▸ Short exercise
Which lines in the material below contain the string "REMOVE"? Show each of those lines in full.
- - - - - - -
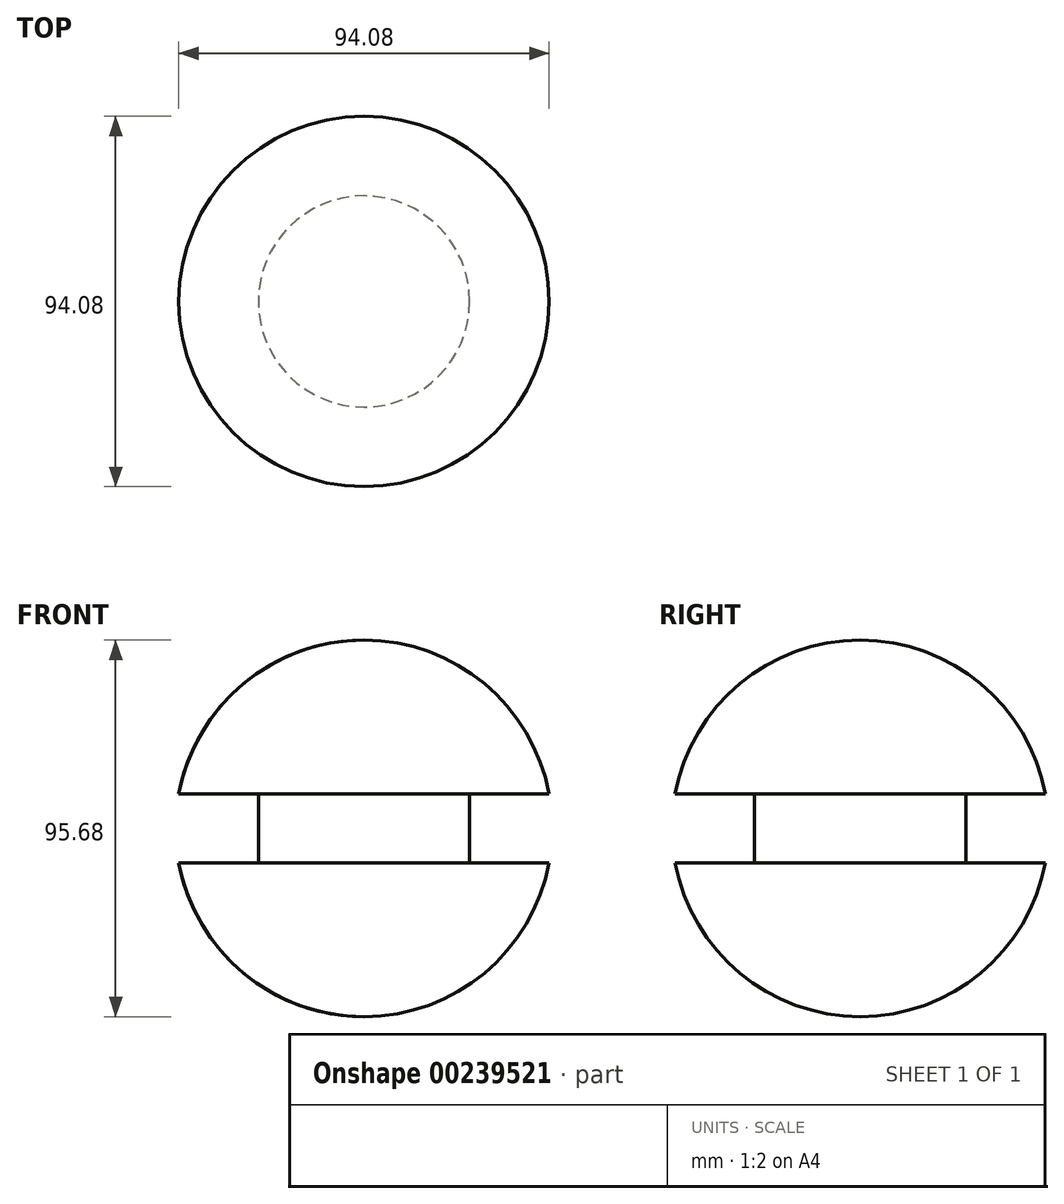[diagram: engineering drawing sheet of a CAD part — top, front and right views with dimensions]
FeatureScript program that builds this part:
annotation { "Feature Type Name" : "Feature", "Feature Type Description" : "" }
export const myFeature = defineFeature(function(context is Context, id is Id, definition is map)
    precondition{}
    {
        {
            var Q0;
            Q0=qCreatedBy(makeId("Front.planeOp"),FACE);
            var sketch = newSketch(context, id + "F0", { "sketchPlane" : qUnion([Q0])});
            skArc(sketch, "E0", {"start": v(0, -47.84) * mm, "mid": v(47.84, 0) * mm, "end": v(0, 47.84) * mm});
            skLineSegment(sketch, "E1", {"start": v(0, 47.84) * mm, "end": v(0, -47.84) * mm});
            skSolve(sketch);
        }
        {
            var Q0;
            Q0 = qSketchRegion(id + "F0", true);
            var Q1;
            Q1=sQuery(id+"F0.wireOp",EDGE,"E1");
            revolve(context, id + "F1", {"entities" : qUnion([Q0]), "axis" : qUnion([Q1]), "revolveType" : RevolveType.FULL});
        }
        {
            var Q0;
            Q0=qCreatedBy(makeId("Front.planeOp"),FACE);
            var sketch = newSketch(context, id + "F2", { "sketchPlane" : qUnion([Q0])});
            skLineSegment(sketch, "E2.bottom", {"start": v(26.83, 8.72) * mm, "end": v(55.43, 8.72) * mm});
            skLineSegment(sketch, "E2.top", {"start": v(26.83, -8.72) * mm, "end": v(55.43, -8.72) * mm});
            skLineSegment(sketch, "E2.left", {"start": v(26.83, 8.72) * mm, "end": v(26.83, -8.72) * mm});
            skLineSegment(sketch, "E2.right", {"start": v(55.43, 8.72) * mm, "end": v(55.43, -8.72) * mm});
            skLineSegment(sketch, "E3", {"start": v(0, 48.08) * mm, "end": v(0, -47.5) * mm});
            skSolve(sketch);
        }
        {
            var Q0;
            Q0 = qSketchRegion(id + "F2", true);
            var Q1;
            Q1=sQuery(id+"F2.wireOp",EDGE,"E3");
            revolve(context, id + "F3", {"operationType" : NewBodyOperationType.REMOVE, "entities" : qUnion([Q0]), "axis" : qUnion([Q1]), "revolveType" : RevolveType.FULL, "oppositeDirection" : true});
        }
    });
- - - - - - -
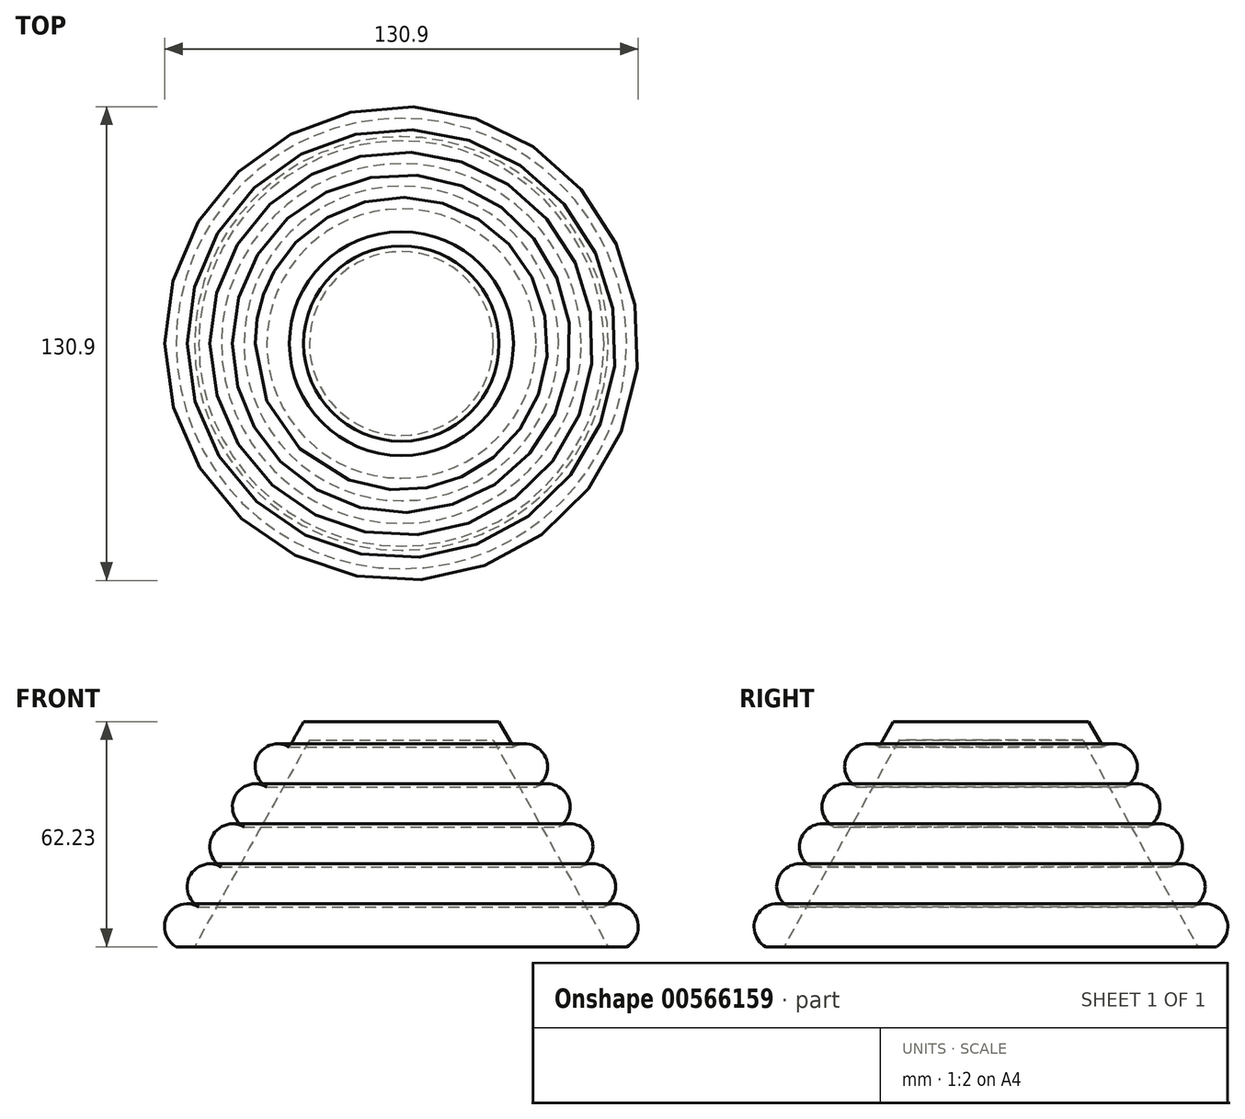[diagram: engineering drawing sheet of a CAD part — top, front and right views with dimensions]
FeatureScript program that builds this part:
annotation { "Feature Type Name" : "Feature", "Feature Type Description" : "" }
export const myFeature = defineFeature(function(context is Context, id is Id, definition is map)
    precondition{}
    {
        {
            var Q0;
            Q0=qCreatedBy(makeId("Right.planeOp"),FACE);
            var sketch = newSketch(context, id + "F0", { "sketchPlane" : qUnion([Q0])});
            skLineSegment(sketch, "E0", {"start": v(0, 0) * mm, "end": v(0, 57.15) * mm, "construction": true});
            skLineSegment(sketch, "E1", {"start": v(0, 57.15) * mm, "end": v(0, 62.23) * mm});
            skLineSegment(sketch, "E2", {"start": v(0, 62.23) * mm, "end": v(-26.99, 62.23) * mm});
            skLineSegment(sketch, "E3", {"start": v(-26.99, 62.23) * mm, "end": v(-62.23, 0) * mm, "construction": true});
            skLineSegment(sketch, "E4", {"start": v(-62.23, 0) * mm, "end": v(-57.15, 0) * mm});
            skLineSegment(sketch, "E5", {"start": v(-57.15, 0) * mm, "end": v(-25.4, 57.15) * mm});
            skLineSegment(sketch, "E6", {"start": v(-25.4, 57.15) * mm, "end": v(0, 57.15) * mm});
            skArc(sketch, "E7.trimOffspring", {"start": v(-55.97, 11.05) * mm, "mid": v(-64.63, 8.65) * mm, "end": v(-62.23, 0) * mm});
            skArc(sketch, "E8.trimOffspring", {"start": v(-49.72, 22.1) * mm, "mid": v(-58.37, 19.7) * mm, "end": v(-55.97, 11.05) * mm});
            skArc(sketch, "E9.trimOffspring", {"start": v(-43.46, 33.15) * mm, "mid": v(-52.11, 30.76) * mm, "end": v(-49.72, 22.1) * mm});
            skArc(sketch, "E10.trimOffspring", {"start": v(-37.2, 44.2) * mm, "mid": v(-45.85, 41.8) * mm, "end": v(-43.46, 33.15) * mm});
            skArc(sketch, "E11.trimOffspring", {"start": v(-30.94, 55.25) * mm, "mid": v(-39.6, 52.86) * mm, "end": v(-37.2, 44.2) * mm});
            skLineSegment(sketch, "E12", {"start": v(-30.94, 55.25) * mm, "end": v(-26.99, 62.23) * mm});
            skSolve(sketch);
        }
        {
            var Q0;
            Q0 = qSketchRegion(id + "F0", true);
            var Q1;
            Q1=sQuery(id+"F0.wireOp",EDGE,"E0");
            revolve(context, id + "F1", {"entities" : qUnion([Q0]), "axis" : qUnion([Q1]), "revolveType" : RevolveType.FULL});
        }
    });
- - - - - - -
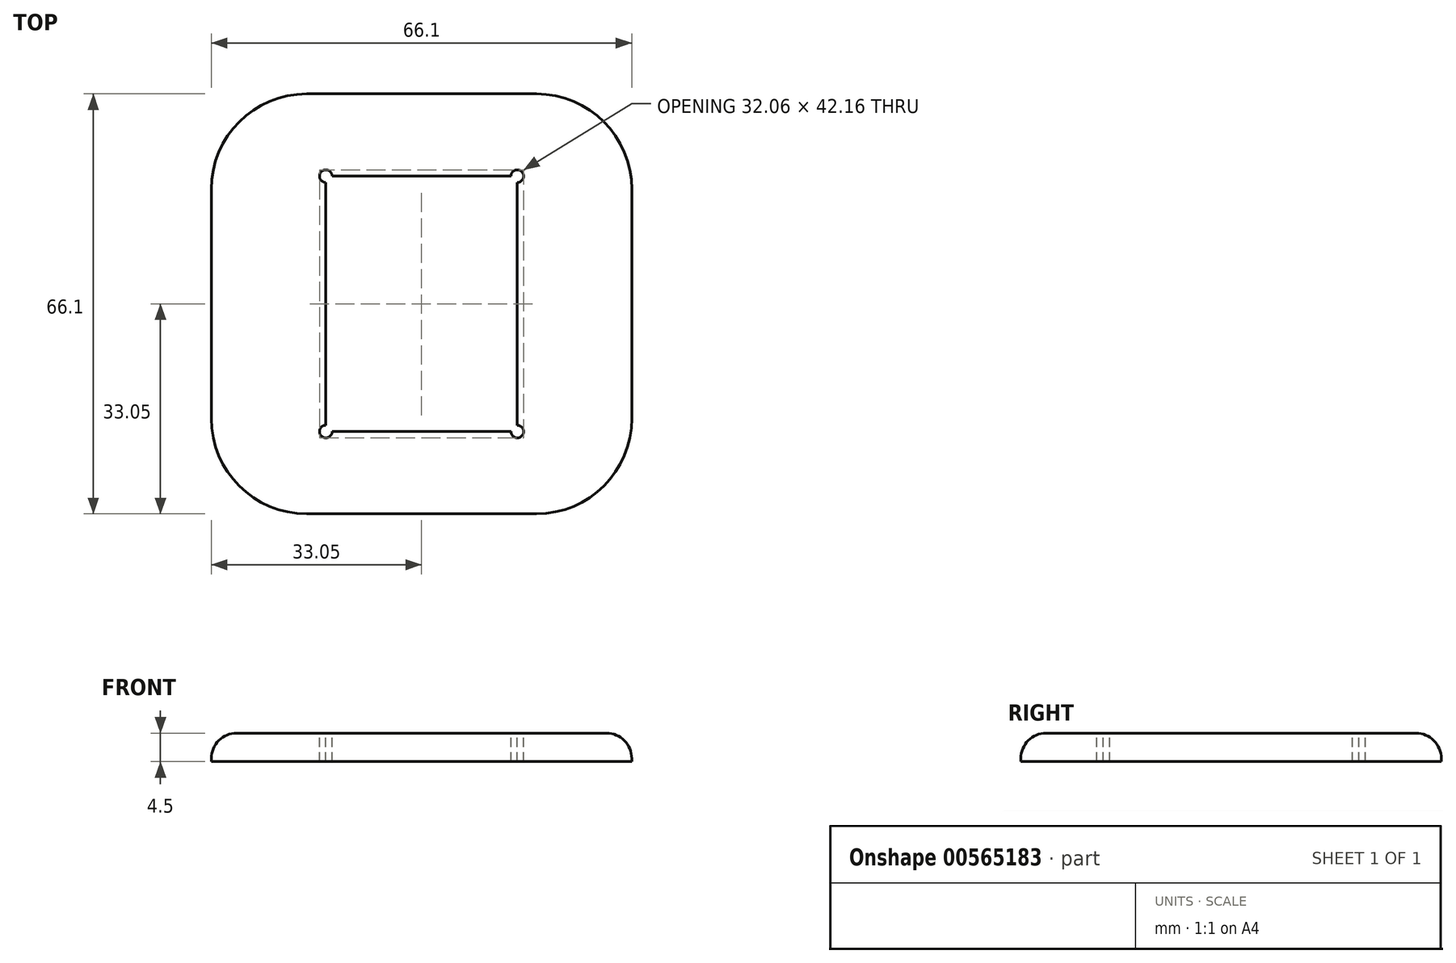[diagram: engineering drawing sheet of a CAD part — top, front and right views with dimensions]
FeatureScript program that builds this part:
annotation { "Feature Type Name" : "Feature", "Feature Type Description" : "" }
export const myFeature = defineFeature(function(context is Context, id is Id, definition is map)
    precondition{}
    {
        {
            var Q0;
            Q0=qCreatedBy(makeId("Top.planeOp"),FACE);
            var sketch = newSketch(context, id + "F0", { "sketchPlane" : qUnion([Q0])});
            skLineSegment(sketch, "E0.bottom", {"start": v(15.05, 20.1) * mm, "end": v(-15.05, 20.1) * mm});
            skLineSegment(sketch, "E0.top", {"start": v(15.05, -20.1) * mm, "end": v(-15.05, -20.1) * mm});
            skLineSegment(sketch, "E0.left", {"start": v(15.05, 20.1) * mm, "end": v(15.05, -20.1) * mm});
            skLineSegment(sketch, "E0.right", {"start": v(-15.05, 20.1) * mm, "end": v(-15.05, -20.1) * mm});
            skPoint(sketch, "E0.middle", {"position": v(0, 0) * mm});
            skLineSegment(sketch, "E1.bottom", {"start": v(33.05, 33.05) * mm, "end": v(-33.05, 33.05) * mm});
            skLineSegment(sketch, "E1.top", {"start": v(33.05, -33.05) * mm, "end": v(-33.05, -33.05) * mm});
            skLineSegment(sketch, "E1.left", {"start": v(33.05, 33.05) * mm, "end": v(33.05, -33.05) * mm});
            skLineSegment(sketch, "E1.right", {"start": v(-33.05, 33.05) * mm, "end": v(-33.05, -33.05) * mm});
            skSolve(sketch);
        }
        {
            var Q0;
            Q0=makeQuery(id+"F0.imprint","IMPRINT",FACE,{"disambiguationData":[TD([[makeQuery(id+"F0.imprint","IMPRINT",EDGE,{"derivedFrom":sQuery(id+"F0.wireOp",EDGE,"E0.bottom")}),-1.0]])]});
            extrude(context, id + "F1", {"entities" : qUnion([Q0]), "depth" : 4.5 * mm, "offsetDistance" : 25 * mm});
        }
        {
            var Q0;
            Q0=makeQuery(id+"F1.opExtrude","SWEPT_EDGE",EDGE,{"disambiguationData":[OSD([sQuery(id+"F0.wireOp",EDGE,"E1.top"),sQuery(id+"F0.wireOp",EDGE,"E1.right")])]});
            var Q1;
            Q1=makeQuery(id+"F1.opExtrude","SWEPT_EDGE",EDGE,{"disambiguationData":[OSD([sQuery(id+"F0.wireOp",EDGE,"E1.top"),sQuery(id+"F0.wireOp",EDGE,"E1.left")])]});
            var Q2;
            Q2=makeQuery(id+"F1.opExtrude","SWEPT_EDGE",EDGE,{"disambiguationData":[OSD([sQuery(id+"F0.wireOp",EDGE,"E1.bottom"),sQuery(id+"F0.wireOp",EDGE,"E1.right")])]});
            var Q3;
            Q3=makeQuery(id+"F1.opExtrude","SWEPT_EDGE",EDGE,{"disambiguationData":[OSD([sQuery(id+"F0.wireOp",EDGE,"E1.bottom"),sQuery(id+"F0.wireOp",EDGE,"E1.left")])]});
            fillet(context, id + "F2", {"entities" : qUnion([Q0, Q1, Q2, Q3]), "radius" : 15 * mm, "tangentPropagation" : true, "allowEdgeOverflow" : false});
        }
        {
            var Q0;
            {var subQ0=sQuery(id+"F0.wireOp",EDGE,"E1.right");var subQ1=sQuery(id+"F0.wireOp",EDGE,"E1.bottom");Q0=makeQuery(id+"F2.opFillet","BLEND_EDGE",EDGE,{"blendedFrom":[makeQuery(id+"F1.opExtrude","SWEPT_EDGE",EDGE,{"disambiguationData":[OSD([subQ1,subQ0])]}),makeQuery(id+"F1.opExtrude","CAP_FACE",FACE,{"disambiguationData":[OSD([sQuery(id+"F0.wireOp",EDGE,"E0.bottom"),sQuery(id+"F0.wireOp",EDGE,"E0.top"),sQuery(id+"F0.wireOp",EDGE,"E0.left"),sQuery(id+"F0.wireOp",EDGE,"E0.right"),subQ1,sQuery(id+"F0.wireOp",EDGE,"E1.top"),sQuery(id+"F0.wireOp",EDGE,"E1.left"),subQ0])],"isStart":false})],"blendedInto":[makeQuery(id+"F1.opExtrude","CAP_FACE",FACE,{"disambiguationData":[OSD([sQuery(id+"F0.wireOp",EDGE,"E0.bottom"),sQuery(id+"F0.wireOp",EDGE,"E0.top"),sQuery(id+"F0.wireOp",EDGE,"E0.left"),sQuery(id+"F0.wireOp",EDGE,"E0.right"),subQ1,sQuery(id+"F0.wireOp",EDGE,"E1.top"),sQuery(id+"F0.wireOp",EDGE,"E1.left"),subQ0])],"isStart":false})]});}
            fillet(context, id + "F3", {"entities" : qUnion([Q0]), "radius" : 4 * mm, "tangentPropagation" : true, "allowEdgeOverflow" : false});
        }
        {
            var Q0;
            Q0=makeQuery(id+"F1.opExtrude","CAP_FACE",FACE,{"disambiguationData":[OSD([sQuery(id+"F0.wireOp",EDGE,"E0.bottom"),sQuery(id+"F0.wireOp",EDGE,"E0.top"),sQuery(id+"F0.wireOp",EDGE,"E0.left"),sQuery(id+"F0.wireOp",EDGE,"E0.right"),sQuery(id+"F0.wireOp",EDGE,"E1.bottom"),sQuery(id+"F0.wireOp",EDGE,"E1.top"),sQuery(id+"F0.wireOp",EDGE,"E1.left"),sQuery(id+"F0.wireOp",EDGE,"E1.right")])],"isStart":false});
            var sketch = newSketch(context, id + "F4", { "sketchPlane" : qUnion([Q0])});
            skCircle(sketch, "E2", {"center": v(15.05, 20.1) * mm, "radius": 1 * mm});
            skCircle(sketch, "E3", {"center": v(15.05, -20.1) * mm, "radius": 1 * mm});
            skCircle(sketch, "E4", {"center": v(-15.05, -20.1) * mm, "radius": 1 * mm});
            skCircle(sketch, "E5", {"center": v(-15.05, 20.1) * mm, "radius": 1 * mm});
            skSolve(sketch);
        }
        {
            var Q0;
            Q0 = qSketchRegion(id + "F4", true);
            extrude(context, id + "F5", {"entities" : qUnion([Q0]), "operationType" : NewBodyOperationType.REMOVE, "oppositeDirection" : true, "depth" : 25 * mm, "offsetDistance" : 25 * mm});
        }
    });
- - - - - - -
▸ Solved problem
            revolve(context, id + "F3", {"operationType" : NewBodyOperationType.REMOVE, "entities" : qUnion([Q0]), "axis" : qUnion([Q1]), "revolveType" : RevolveType.FULL, "oppositeDirection" : true});
            extrude(context, id + "F5", {"entities" : qUnion([Q0]), "operationType" : NewBodyOperationType.REMOVE, "oppositeDirection" : true, "depth" : 25 * mm, "offsetDistance" : 25 * mm});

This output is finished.